I don’t know much about the stock market, but when I saw the news about yesterday historic plunge, it stirred a memory of them calling a time-out and halting trading for a bit, the last time the market took a steep, sudden dive. That was October 19th, 1987–Black Monday.
Am I right in thinking yesterday was worse? Why didn’t they call a halt to trading this time? Was that not an effective tactic?
See, this is something I’m not sure I understand about the whole “bailout/rescue” thing…if the stock market is on a bubble right now, don’t those stock values HAVE to fall to attain any stability? If the bailout stabilizes the stock market for a couple of years at 10,000 plus, isn’t that just delaying an inevitable correction?

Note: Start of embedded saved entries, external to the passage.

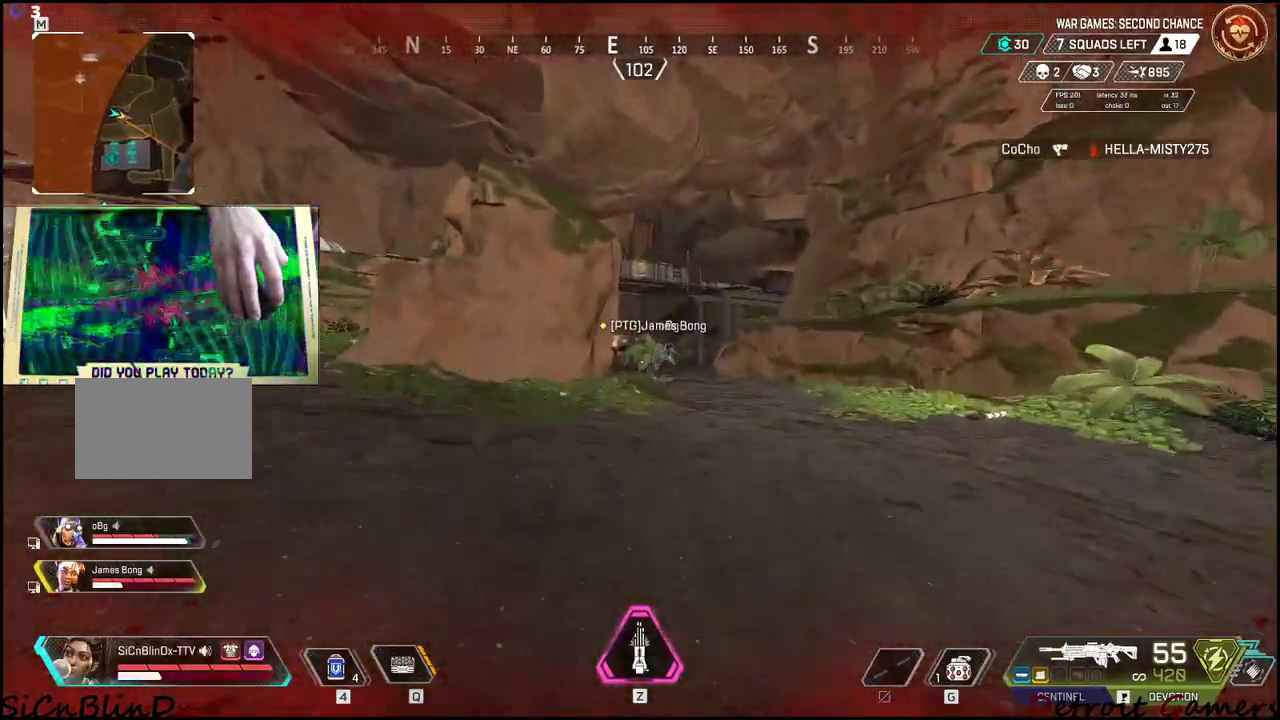
{"keys": ["shift", "w"], "mouse": [], "events": []}
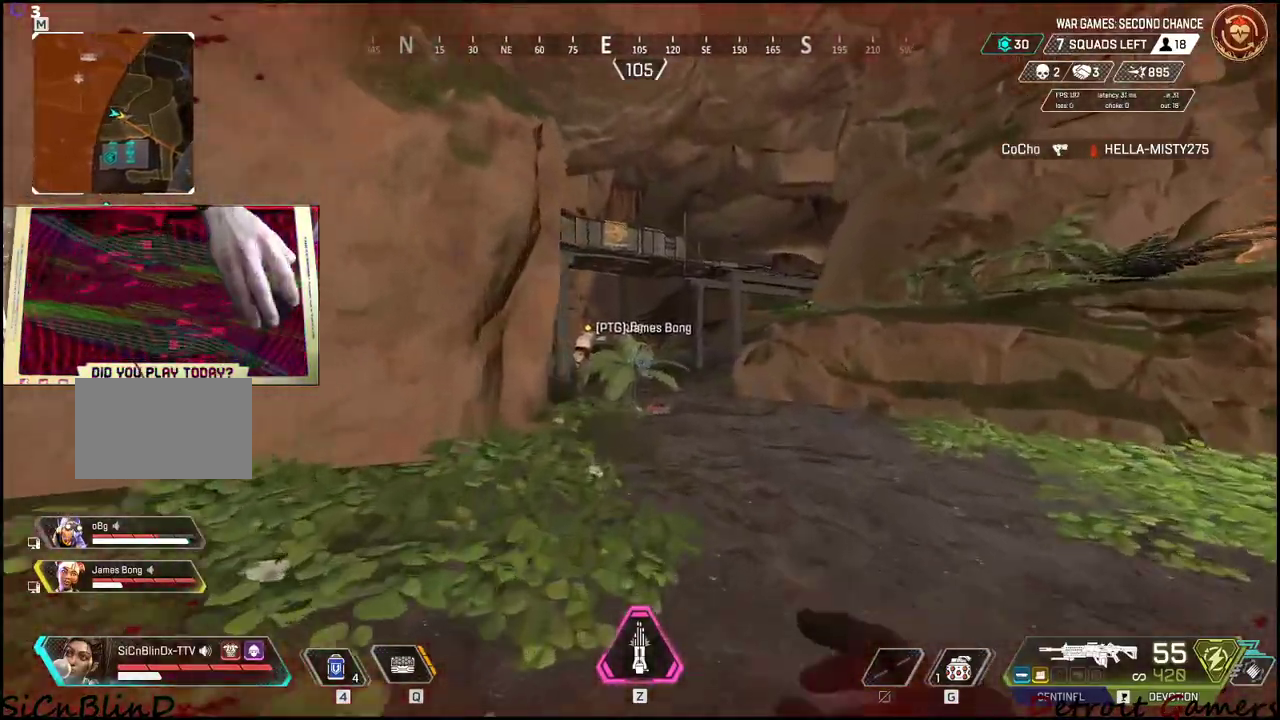
{"keys": ["shift", "w"], "mouse": [], "events": []}
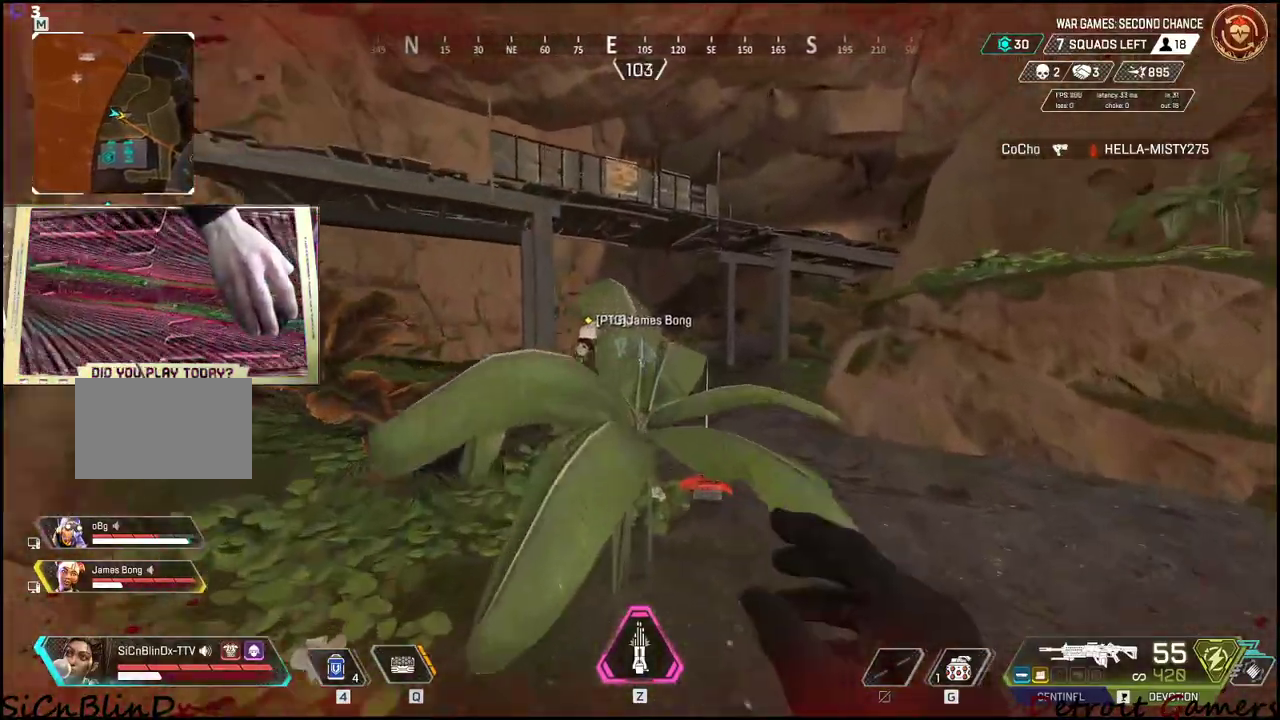
{"keys": ["shift", "w"], "mouse": [], "events": []}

This goes for the housing market as well. The home prices that are through the roof are on the bubble. The only way to stabilize anything is to let the houses valuate to the correct level instead of the level subsidized by the bubble, right?
I have sympathy for all of those people who just saw their retirements get delayed five or ten years. But wasn’t a bubble pop on both the housing and stock markets inevitable? We could have delayed it a few years, but it would have had to happen eventually, correct?

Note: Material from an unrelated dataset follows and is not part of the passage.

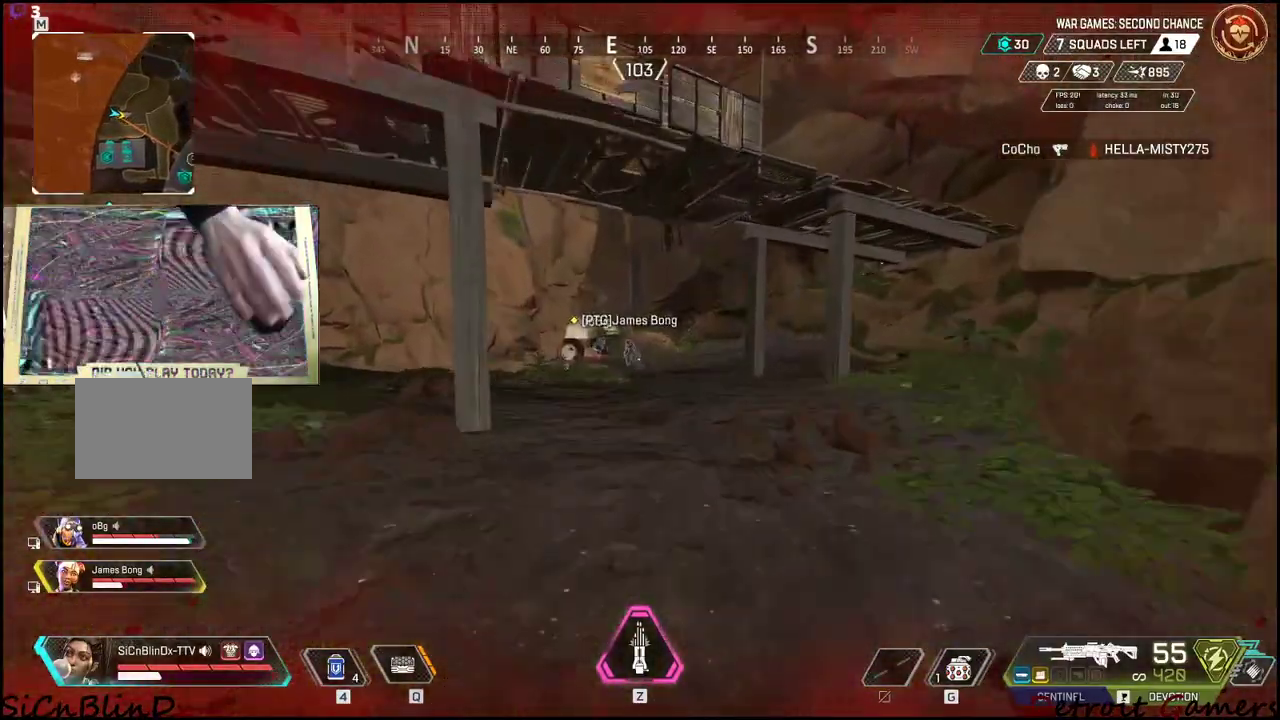
{"keys": ["shift", "w"], "mouse": [], "events": []}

(Besides, isn’t it a fact that all of those folks only actually lose money if they sell? Because the stock market, in general, can recover those points over time?)
I was under the impression trading was halted before ('87) because computerized selling programs had kicked in and had resulted in a sell off well beyond what would be considered reasonable even in a panic. Yesterday’s plunge was a rational, corrective reaction, not an out of control, code driven freefall.

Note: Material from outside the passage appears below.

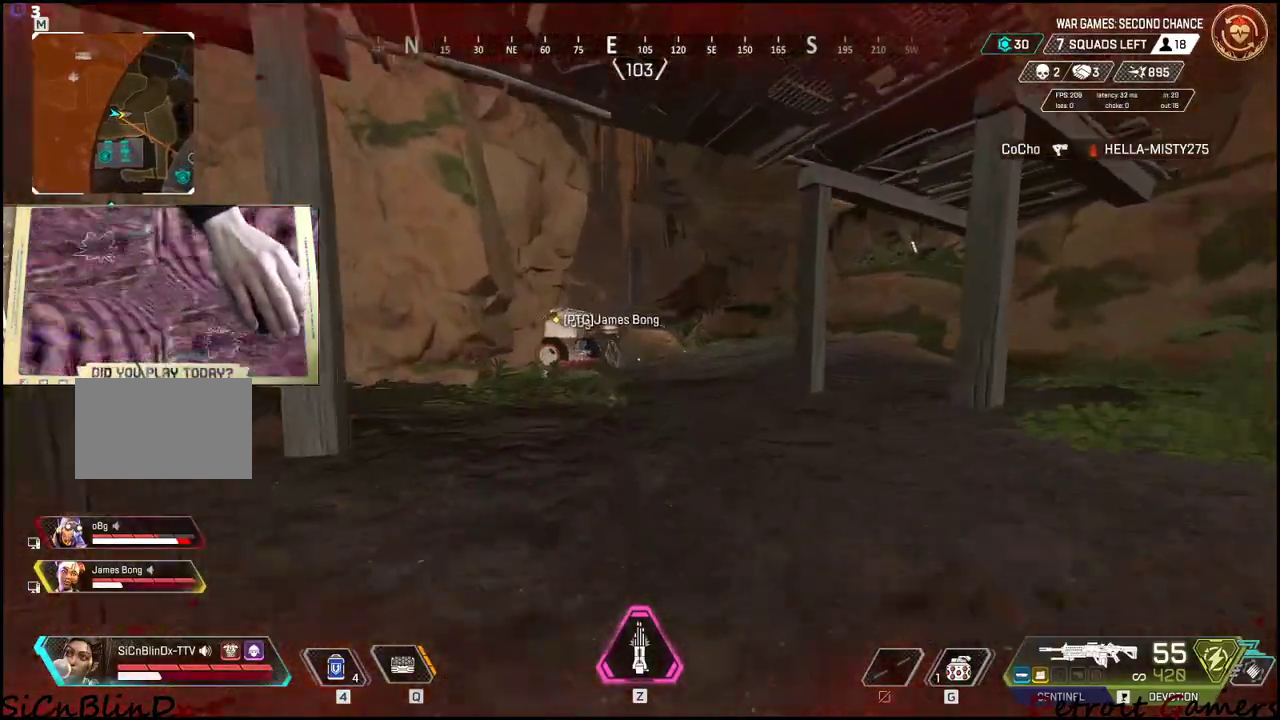
{"keys": ["shift", "w"], "mouse": [], "events": []}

To add to this (I didn’t see this in the link but heard it on the news last night) – at 10% they suspend trading for an hour. I don’t recall if they said what happens at 20%. At 30% they suspend trading for the rest of the day.
The bailout has nothing to do with the stock market. The bailout is to keep lenders alive so that credit remains available in the economy. The entire economy runs on loans. If nobody is making loans, then no business can operate. It’s the non-operating business future that the stock market is responding to.
Again, the bailout is to keep credit flowing, not to keep housing prices up. The housing bubble is already correcting itself. It still has nothing to do with the bailout.
WHICH IS NOT A BAILOUT! It is a combination of loan guarantees and equity stakes. A bailout is a handout. Of course people are upset about a bailout, so it would be really helpful if everybody, especially including the media, would stop calling it that.
The housing bubble, yes. There was no stock bubble.
Yes, in general. That means nothing in the specific. The stock market stayed flat for the entire decade of the 60s. That was before half of American families had most of their money in 401K, pension plans, and other investment accounts that are mostly n the stock market. With the core of the baby boomers reaching retirement age and hoping to draw on those accounts, eventually gaining value is of little use to them. The market has stayed flat now since 1999. How much longer can it do so without serious long-term repercussions?